Only reproduce the lines from the line containing "Document page, 1500x844 pixels." onward, exactly, through the final line of the data below.

Records contained in a dataset
-.-.-

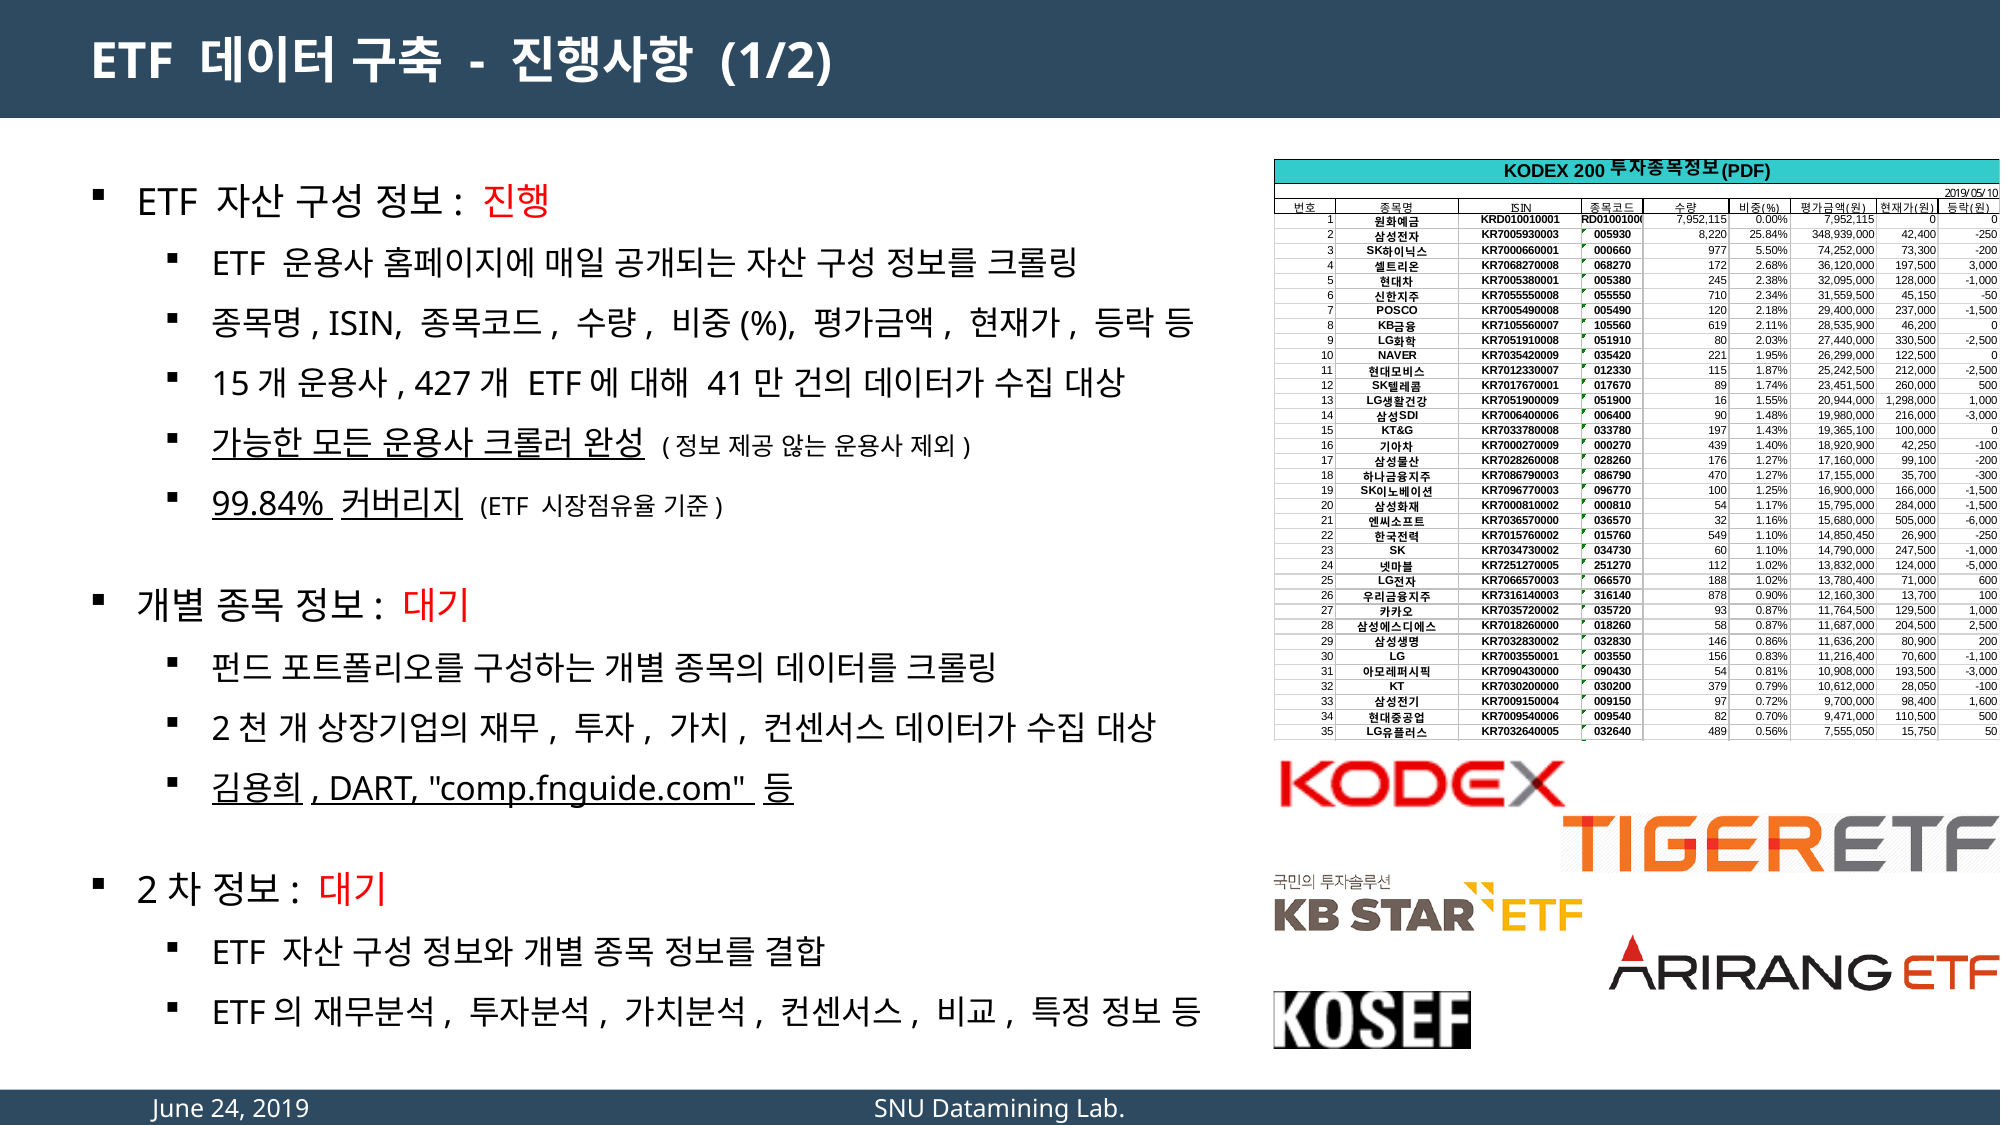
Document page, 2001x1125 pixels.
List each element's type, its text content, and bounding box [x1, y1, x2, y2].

text_box ETF 자산 구성 정보: 진행 ETF 운용사 홈페이지에 매일 공개되는 자산 구성 정보를 크롤링 종목명, ISIN, 종목코드, 수량, 비중(%), 평가금액, 현재가, 등락 등 15개 운용사, 427개 ETF에 대해 41만 건의 데이터가 수집 대상 가능한 모든 운용사 크롤러 완성 (정보 제공 않는 운용사 제외) 99.84% 커버리지 (ETF 시장점유율 기준) 개별 종목 정보: 대기 펀드 포트폴리오를 구성하는 개별 종목의 데이터를 크롤링 2천 개 상장기업의 재무, 투자, 가치, 컨센서스 데이터가 수집 대상 김용희, DART, "comp.fnguide.com" 등 2차 정보: 대기 ETF 자산 구성 정보와 개별 종목 정보를 결합 ETF의 재무분석, 투자분석, 가치분석, 컨센서스, 비교, 특정 정보 등 [0, 147, 1274, 1039]
picture [1273, 990, 1471, 1049]
picture [1273, 158, 2000, 741]
footer SNU Datamining Lab. [662, 1089, 1338, 1125]
text_box ETF 데이터 구축 - 진행사항 (1/2) [0, 0, 2000, 119]
picture [1608, 931, 2000, 992]
text_box [0, 1088, 2000, 1125]
picture [1273, 754, 2000, 932]
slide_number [137, 1089, 588, 1125]
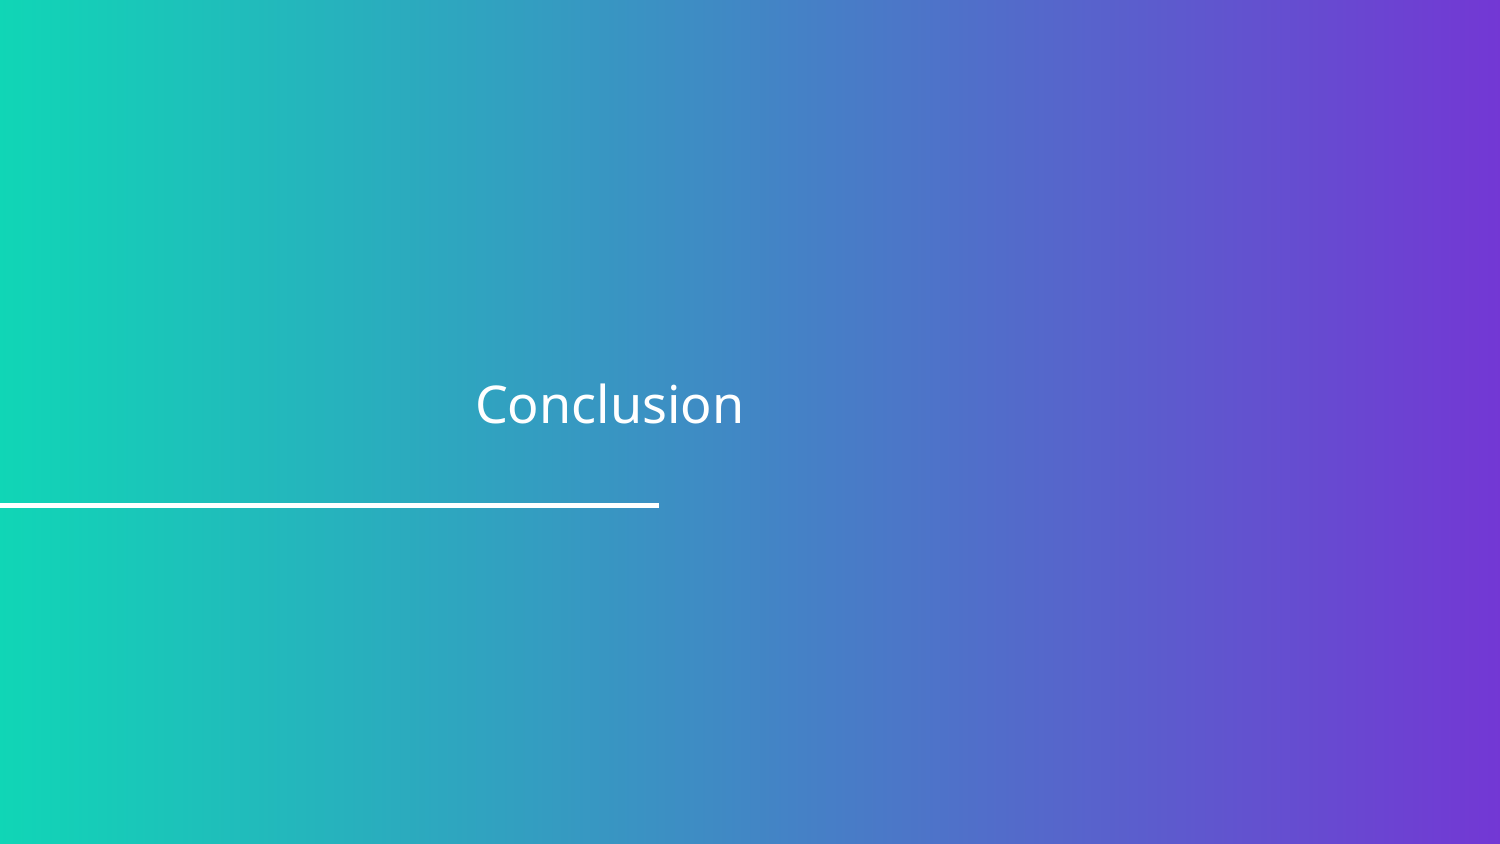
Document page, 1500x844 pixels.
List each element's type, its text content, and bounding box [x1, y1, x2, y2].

title Conclusion [306, 0, 927, 512]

-.-.-

§ Result of the exercise
Document page, 1500x844 pixels.
List each element's type, its text content, and bounding box [x1, y1, x2, y2].

title Conclusion [306, 0, 927, 512]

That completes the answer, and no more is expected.